### Supplied information
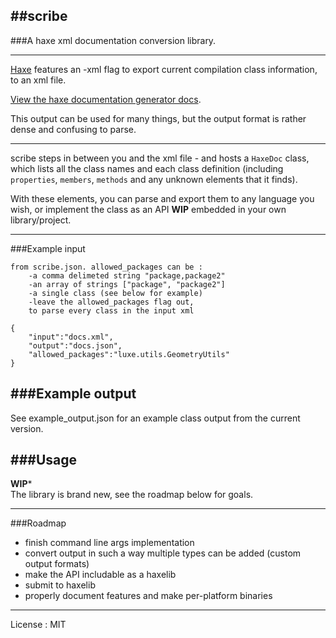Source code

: ##scribe
---
###A haxe xml documentation conversion library.

---

[Haxe](http://haxe.org) features an -xml flag to export current compilation class information, to an xml file.

[View the haxe documentation generator docs](http://haxe.org/manual/documentation#writing-a-custom-generator).

This output can be used for many things, but the output format is rather dense and confusing to parse.   

---

scribe steps in between you and the xml file - and hosts a `HaxeDoc` class, which lists all the class names and each class definition (including `properties`, `members`, `methods` and any unknown elements that it finds).

With these elements, you can parse and export them to any language you wish, or implement the class as an API **WIP** embedded in your own library/project.

---
###Example input 

	from scribe.json. allowed_packages can be :
		-a comma delimeted string "package,package2"
		-an array of strings ["package", "package2"]
		-a single class (see below for example)
		-leave the allowed_packages flag out, 
		to parse every class in the input xml

	{ 
		"input":"docs.xml", 
		"output":"docs.json", 
		"allowed_packages":"luxe.utils.GeometryUtils" 
	}

###Example output
---
See example_output.json for an example class output from the current version.

###Usage
---
**WIP***   
The library is brand new, see the roadmap below for goals. 

---
###Roadmap
- finish command line args implementation
- convert output in such a way multiple types can be added (custom output formats)
- make the API includable as a haxelib
- submit to haxelib
- properly document features and make per-platform binaries

---
License : MIT


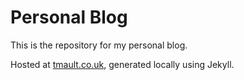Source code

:# Personal Blog
This is the repository for my personal blog. 

Hosted at [tmault.co.uk](http://tmault.co.uk), generated locally using Jekyll.

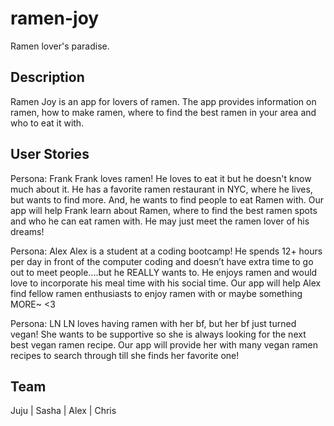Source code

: # ramen-joy
Ramen lover's paradise.

## Description

Ramen Joy is an app for lovers of ramen. The app provides information on ramen, how to make ramen, where to find the best ramen in your area and who to eat it with.

## User Stories

Persona: ​Frank
Frank loves ramen! He loves to eat it but he doesn't know much about it. He has a favorite ramen restaurant in NYC, where he lives, but wants to find more. And, he wants to find people to eat Ramen with. Our app will help Frank learn about Ramen, where to find the best ramen spots and who he can eat ramen with. He may just meet the ramen lover of his dreams!

Persona: ​Alex
Alex is a student at a coding bootcamp! He spends 12+ hours per day in front of the computer coding and doesn’t have extra time to go out to meet people....but he REALLY wants to. He enjoys ramen and would love to incorporate his meal time with his social time. Our app will help Alex find fellow ramen enthusiasts to enjoy ramen with or maybe something MORE~ <3

Persona: ​LN
LN loves having ramen with her bf, but her bf just turned vegan! She wants to be supportive so she is always looking for the next best vegan ramen recipe. Our app will provide her with many vegan ramen recipes to search through till she finds her favorite one!

## Team

Juju  |  Sasha  |  Alex  | Chris

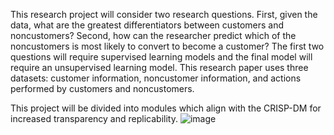 This research project will consider two research questions. First, given the data, what are the greatest differentiators between customers and noncustomers? 
Second, how can the researcher predict which of the noncustomers is most likely to convert to become a customer?
The first two questions will require supervised learning models and the final model will require an unsupervised learning model.
This research paper uses three datasets: customer information, noncustomer information, and actions performed by customers and noncustomers.

This project will be divided into modules which align with the CRISP-DM for increased transparency and replicability.
![image](https://github.com/user-attachments/assets/24712c56-fd61-4924-a57b-ef2c0868a337)

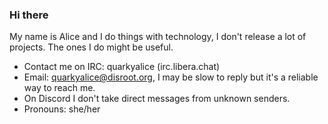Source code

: ### Hi there
My name is Alice and I do things with technology, I don't release a lot of projects.
The ones I do might be useful.

- Contact me on IRC: quarkyalice (irc.libera.chat)
- Email: quarkyalice@disroot.org, I may be slow to reply but it's a reliable way to reach me.
- On Discord I don't take direct messages from unknown senders.
- Pronouns: she/her


<!--
**alicela1n/alicela1n** is a ✨ _special_ ✨ repository because its `README.md` (this file) appears on your GitHub profile.

Here are some ideas to get you started:

- 🔭 I’m currently working on ...
- 🌱 I’m currently learning ...
- 👯 I’m looking to collaborate on ...
- 🤔 I’m looking for help with ...
- 💬 Ask me about ...
- 📫 How to reach me: ...
- 😄 Pronouns: ...
- ⚡ Fun fact: ...
-->
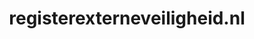 ---
layout: post
title:  "registerexterneveiligheid.nl"
internal_url:  "/dutchgov/registerexterneveiligheid.nl.html"
categories: dutchgov
---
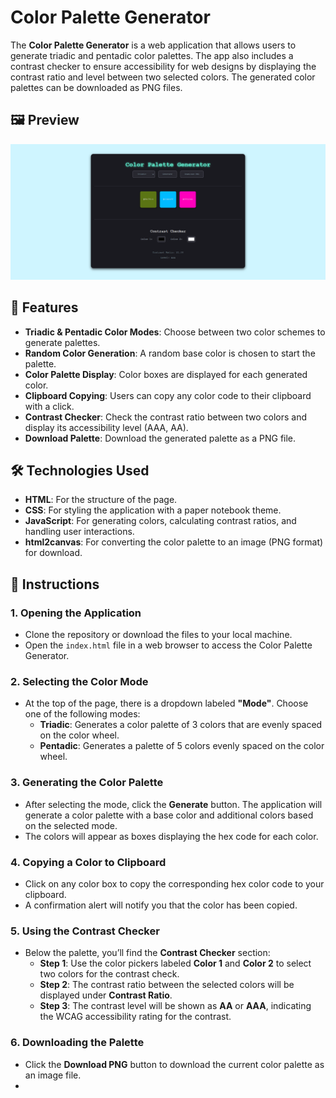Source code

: # Color Palette Generator

The **Color Palette Generator** is a web application that allows users to generate triadic and pentadic color palettes. The app also includes a contrast checker to ensure accessibility for web designs by displaying the contrast ratio and level between two selected colors. The generated color palettes can be downloaded as PNG files.

## 🖼️ Preview
![Color Palette Generator Screenshot](colorpalette.png)  

## 🚀 Features
- **Triadic & Pentadic Color Modes**: Choose between two color schemes to generate palettes.
- **Random Color Generation**: A random base color is chosen to start the palette.
- **Color Palette Display**: Color boxes are displayed for each generated color.
- **Clipboard Copying**: Users can copy any color code to their clipboard with a click.
- **Contrast Checker**: Check the contrast ratio between two colors and display its accessibility level (AAA, AA).
- **Download Palette**: Download the generated palette as a PNG file.
  
## 🛠️ Technologies Used
- **HTML**: For the structure of the page.
- **CSS**: For styling the application with a paper notebook theme.
- **JavaScript**: For generating colors, calculating contrast ratios, and handling user interactions.
- **html2canvas**: For converting the color palette to an image (PNG format) for download.

## 📜 Instructions

### 1. **Opening the Application**
- Clone the repository or download the files to your local machine.
- Open the `index.html` file in a web browser to access the Color Palette Generator.

### 2. **Selecting the Color Mode**
- At the top of the page, there is a dropdown labeled **"Mode"**. Choose one of the following modes:
  - **Triadic**: Generates a color palette of 3 colors that are evenly spaced on the color wheel.
  - **Pentadic**: Generates a palette of 5 colors evenly spaced on the color wheel.

### 3. **Generating the Color Palette**
- After selecting the mode, click the **Generate** button. The application will generate a color palette with a base color and additional colors based on the selected mode.
- The colors will appear as boxes displaying the hex code for each color.

### 4. **Copying a Color to Clipboard**
- Click on any color box to copy the corresponding hex color code to your clipboard.
- A confirmation alert will notify you that the color has been copied.

### 5. **Using the Contrast Checker**
- Below the palette, you’ll find the **Contrast Checker** section:
  - **Step 1**: Use the color pickers labeled **Color 1** and **Color 2** to select two colors for the contrast check.
  - **Step 2**: The contrast ratio between the selected colors will be displayed under **Contrast Ratio**.
  - **Step 3**: The contrast level will be shown as **AA** or **AAA**, indicating the WCAG accessibility rating for the contrast.

### 6. **Downloading the Palette**
- Click the **Download PNG** button to download the current color palette as an image file.
- 
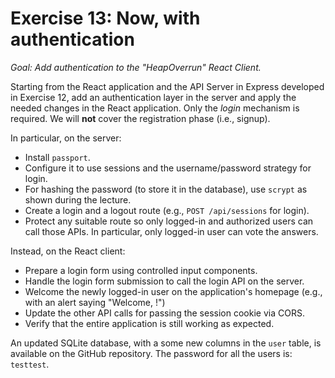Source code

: # Exercise 13: Now, with authentication

_Goal: Add authentication to the "HeapOverrun" React Client._

Starting from the React application and the API Server in Express developed in Exercise 12, add an authentication layer in the server and apply the needed changes in the React application. Only the _login_ mechanism is required. We will **not** cover the registration phase (i.e., signup).

In particular, on the server:
- Install `passport`.
- Configure it to use sessions and the username/password strategy for login.
- For hashing the password (to store it in the database), use `scrypt` as shown during the lecture.
- Create a login and a logout route (e.g., `POST /api/sessions` for login).
- Protect any suitable route so only logged-in and authorized users can call those APIs. In particular, only logged-in user can vote the answers.

Instead, on the React client:
- Prepare a login form using controlled input components.
- Handle the login form submission to call the login API on the server.
- Welcome the newly logged-in user on the application's homepage (e.g., with an alert saying "Welcome, <name>!")
- Update the other API calls for passing the session cookie via CORS.
- Verify that the entire application is still working as expected.

An updated SQLite database, with a some new columns in the `user` table, is available on the GitHub repository. The password for all the users is: `testtest`.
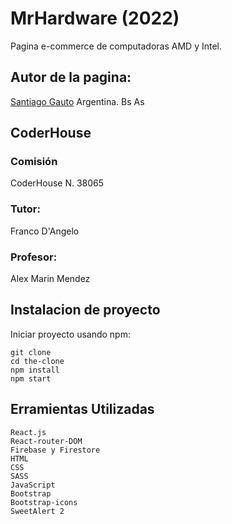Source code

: # MrHardware (2022)

Pagina e-commerce de computadoras AMD y Intel.

## Autor de la pagina:

[Santiago Gauto](https://github.com/SantiagoGauto) 
Argentina. Bs As

## CoderHouse

### Comisión 
CoderHouse N. 38065
### Tutor:
Franco D'Angelo
### Profesor:
Alex Marin Mendez

## Instalacion de proyecto
Iniciar proyecto usando npm:

    git clone
    cd the-clone
    npm install 
    npm start

## Erramientas Utilizadas

    React.js
    React-router-DOM
    Firebase y Firestore
    HTML
    CSS
    SASS
    JavaScript
    Bootstrap
    Bootstrap-icons
    SweetAlert 2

### Your assignment
Going line by line through the data, tally each one that includes the string "learning", and answer with the tally only.

### Exercise answer
2